▶ [Goal of the exercise]: Could you copy every line of the data that contains "subsection"?

Plain-text document sources:
::::::::
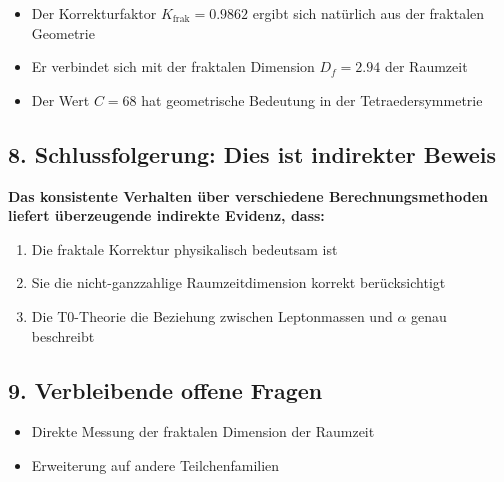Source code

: \documentclass[12pt,a4paper]{article}
\begin{document}
\begin{itemize}
	\item Der Korrekturfaktor $K_{\text{frak}} = 0.9862$ ergibt sich natürlich aus der fraktalen Geometrie
	\item Er verbindet sich mit der fraktalen Dimension $D_f = 2.94$ der Raumzeit
	\item Der Wert $C = 68$ hat geometrische Bedeutung in der Tetraedersymmetrie
\end{itemize}

\subsection{8. Schlussfolgerung: Dies ist indirekter Beweis}

\begin{tcolorbox}[colback=red!5!white,colframe=red!75!black]
	\textbf{Das konsistente Verhalten über verschiedene Berechnungsmethoden liefert überzeugende indirekte Evidenz, dass:}
	\begin{enumerate}
		\item Die fraktale Korrektur physikalisch bedeutsam ist
		\item Sie die nicht-ganzzahlige Raumzeitdimension korrekt berücksichtigt
		\item Die T0-Theorie die Beziehung zwischen Leptonmassen und $\alpha$ genau beschreibt
	\end{enumerate}
\end{tcolorbox}

\subsection{9. Verbleibende offene Fragen}

\begin{itemize}
	\item Direkte Messung der fraktalen Dimension der Raumzeit
	\item Erweiterung auf andere Teilchenfamilien
\end{itemize}
\end{document}
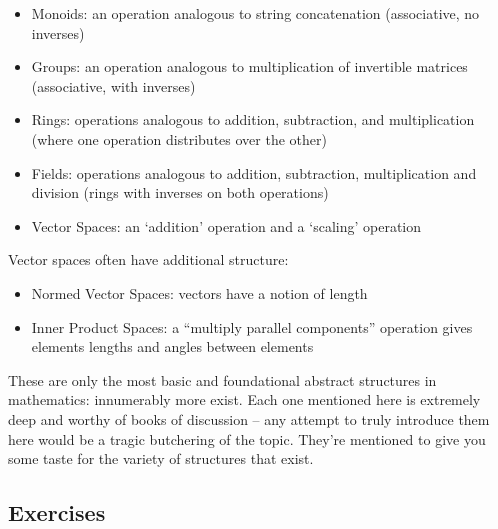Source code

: \documentclass{report}
\begin{document}
\begin{itemize}
\item Monoids: an operation analogous to string concatenation (associative, no inverses)
\item Groups: an operation analogous to multiplication of invertible matrices (associative, with inverses)
\item Rings: operations analogous to addition, subtraction, and multiplication (where one operation distributes over the other)
\item Fields: operations analogous to addition, subtraction, multiplication and division (rings with inverses on both operations)
\item Vector Spaces: an `addition' operation and a `scaling' operation
\end{itemize}

Vector spaces often have additional structure:

\begin{itemize}
\item Normed Vector Spaces: vectors have a notion of length
\item Inner Product Spaces: a ``multiply parallel components'' operation gives elements lengths and angles between elements
\end{itemize}

These are only the most basic and foundational abstract structures in mathematics: innumerably more exist. Each one mentioned here is extremely deep and worthy of books of discussion -- any attempt to truly introduce them here would be a tragic butchering of the topic. They're mentioned to give you some taste for the variety of structures that exist.

\subsection*{Exercises}
\end{document}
::::::::
▶ [Answer box]:
\subsection{8. Schlussfolgerung: Dies ist indirekter Beweis}
\subsection{9. Verbleibende offene Fragen}
\subsection*{Exercises}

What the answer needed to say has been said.